■ **PROBLEMS AND TASKS**:
1. Answer these questions about the jokes thread, one per line:
(a) How long was the nurse's shift before she walked into the bank?
(b) Which gate is Speedbird 206 told to taxi to?
(c) Whom does Bill ask Gladys to call?
2. Shorten the jokes thread's paragraph that begins "The German air controllers at Frankfurt Airport" while keeping its main facts.
3. Carry the jokes thread on from its last line.

START PAGE EXTRACT

Discuss A new jokes thread for your amusement. in the Electricians Chat - Off Topic Chat area at ElectriciansForums.net

A very tired nurse walks into a bank, totally exhausted after an 18-hour shift.

Preparing to write a cheque, she pulls a rectal thermometer out of her purse and tries to write with it.

When she realizes her mistake, she looks at the flabbergasted teller, and without missing a beat, she says:

'Well, that's great....that's just great....

Some a$$hole's got my pen!
 
The German air controllers at Frankfurt Airport are renowned as a short-tempered lot. They not only expect one to know one's gate parking location, but how to get there without any assistance from them. So it was with some amusement that we (a Pan Am 747) listened to the following exchange between Frankfurt ground control and a British Airways 747, call sign Speedbird 206.
Speedbird 206: " Frankfurt , Speedbird 206! Clear of active runway.."
Ground: "Speedbird 206. Taxi to gate Alpha One-Seven."
The BA 747 pulled onto the main taxiway and slowed to a stop.
Ground: "Speedbird, do you not know where you are going?"
Speedbird 206: "Stand by, Ground, I'm looking up our gate location now."
Ground (with quite arrogant impatience): "Speedbird 206, have you not been to Frankfurt before?"
Speedbird 206 (coolly): "Yes, twice in 1944, but it was dark -- and I didn't land."
 
"Gladys!" Bill yelled from his bed. "I'm real crook. Give the vet a call, will ya."

"The vet?" Gladys asked. "You mean a doctor, don't you?"

"Nah," Bill said. "I want a vet. I work like a horse, I live like a pig and I have to sleep with a stupid cow."
 
A young man moved from his parents home into a new apartment of his own and went to the lobby to put his name on his mailbox.
While there, an attractive young lady came out of the apartment next to the mailboxes, wearing a robe.
The boy smiled at the young woman and she started a conversation with him.
As they talked, her robe slipped open, and it was obvious that she had nothing else on.
The poor kid broke into a sweat trying to maintain eye contact.
After a few minutes, she placed her hand on his arm and said, "Let's go to my apartment, I hear someone coming."

He followed her into her apartment; she closed the door and leaned against it, allowing her robe to fall off completely.
Now completely nude, she purred at him,
"What would you say is my best feature?" Flustered and embarrassed, he finally squeaked, "It's got to be your ears."

Astounded, and a little hurt she asked, "My ears? Look at these breasts; they are full and 100% natural. I work out every day and my butt is firm and solid. Look at my skin - no blemishes anywhere, so how can you think that the best part of my body is my ears?!"
Clearing his throat, he stammered, "Outside, when you said you heard someone coming, that was me..."

END PAGE EXTRACT
START DATASET ENTRIES

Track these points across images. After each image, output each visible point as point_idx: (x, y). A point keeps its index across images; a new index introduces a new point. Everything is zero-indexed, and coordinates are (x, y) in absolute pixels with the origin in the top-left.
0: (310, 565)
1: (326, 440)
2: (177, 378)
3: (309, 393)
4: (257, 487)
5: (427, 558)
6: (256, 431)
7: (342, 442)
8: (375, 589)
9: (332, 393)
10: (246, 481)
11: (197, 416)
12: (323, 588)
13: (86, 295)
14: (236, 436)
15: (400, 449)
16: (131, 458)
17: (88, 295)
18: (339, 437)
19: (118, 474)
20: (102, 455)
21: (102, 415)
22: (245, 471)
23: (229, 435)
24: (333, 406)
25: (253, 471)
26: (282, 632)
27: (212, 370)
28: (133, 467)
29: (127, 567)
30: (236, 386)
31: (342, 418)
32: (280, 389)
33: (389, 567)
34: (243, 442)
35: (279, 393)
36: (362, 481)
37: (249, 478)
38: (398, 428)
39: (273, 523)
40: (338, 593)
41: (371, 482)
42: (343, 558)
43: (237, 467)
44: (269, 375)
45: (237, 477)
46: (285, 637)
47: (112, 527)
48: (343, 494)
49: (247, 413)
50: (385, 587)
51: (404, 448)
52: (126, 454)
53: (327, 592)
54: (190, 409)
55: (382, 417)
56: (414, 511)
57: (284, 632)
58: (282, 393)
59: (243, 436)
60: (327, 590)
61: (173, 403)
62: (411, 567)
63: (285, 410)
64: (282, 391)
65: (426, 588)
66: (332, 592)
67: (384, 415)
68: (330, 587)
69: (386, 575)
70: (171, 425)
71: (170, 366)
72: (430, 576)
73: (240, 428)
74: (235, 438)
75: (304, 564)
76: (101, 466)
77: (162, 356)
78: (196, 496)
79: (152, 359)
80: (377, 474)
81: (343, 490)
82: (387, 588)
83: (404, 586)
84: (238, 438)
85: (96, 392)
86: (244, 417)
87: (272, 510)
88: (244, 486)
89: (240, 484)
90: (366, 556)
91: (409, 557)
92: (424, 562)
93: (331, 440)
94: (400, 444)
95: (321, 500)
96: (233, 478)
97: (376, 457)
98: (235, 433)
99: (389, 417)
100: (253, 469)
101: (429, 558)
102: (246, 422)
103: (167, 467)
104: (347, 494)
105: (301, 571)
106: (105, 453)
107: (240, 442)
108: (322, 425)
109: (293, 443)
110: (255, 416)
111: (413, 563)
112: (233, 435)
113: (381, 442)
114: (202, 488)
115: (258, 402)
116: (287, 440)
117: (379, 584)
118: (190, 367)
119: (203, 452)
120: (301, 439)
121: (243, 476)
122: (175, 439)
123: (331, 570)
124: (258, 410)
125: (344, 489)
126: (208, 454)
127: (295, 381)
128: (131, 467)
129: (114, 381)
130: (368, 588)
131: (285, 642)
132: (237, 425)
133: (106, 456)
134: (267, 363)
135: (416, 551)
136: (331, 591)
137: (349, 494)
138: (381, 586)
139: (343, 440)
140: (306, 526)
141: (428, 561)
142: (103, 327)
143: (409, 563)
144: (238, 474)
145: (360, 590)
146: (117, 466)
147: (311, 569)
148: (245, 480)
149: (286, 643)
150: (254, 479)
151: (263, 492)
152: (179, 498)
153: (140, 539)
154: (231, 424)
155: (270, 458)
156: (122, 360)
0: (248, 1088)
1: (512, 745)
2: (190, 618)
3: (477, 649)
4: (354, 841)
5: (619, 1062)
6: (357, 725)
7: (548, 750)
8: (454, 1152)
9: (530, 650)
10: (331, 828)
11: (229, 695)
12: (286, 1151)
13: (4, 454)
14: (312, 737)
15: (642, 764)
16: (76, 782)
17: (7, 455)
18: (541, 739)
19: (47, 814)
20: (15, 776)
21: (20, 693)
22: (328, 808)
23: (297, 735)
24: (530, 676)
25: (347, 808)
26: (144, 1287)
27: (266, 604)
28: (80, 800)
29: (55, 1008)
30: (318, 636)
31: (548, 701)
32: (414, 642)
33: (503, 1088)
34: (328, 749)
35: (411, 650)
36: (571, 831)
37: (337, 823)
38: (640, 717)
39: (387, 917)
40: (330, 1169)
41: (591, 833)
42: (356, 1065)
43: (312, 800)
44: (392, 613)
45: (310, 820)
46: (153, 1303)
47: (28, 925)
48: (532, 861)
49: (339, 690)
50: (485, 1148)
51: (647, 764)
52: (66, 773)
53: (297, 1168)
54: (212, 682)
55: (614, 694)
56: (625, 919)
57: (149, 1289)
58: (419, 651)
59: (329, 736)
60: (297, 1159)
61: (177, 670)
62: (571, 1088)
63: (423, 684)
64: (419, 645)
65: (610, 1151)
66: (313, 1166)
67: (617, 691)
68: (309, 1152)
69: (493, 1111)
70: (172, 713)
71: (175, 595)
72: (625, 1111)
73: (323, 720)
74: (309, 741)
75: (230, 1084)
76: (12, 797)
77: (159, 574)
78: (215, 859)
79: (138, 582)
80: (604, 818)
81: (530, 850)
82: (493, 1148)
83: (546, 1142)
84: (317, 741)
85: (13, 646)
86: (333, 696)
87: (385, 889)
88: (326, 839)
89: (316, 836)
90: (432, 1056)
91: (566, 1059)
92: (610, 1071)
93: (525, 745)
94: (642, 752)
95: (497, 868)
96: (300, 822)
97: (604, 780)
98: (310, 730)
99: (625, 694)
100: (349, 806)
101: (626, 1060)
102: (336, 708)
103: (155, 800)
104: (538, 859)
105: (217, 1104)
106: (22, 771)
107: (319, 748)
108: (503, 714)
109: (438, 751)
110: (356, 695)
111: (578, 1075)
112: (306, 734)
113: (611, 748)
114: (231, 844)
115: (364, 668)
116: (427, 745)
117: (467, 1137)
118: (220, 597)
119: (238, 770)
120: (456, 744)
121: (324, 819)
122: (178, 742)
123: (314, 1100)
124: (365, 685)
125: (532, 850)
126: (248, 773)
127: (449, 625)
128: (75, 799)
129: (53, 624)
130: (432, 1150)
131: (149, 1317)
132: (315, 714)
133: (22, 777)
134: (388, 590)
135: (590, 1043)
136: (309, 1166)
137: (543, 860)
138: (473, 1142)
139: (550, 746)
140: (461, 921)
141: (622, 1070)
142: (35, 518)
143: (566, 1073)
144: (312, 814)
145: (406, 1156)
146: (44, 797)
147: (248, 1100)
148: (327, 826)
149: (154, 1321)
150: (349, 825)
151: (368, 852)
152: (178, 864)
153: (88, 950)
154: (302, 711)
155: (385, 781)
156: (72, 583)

END DATASET ENTRIES

■ **ANSWER LIST**:
1.
(a) 18 hours
(b) Gate Alpha One-Seven
(c) The vet

2. Frankfurt Airport's German air controllers are known for being short-tempered and expect pilots to know both their gate parking location and how to reach it without help. So we, in a Pan Am 747, were amused to hear an exchange between Frankfurt ground control and a British Airways 747, call sign Speedbird 206.

3.
My Chinese neighbour told me he'd just opened a "Crows shop".

I said, "Don't you mean a clothes shop?"

He said, "A Crows shop!"

I said, "OK, I might pop down for a Rook."
 
A married man was having an affair with his secretary.

One day, their passions overcame them and they took off for her house, where they made passionate love all afternoon. Exhausted from the wild sex, they fell asleep, awakening around 8pm. As the man threw on his clothes, he told the woman to take his shoes outside and rub them through the grass and dirt. Mystified, she nonetheless complied. He slipped into his shoes and drove home.

"Where have you been?" demanded his wife when he entered the house.

"Darling, I can't lie to you. I've been having an affair with my secretary and we've been having sex all afternoon. I fell asleep and didn't wake up until eight o'clock."

The wife glanced down at his shoes and said, "You lying barstard! You've been playing golf!"
 
Murphy drops some buttered toast on the kitchen floor. It lands butter-side-up.






He looks at what he has done in astonishment, for he knows it’s a law of nature that buttered toast always falls butter-down.







He rushes round to the presbytery to fetch the priest.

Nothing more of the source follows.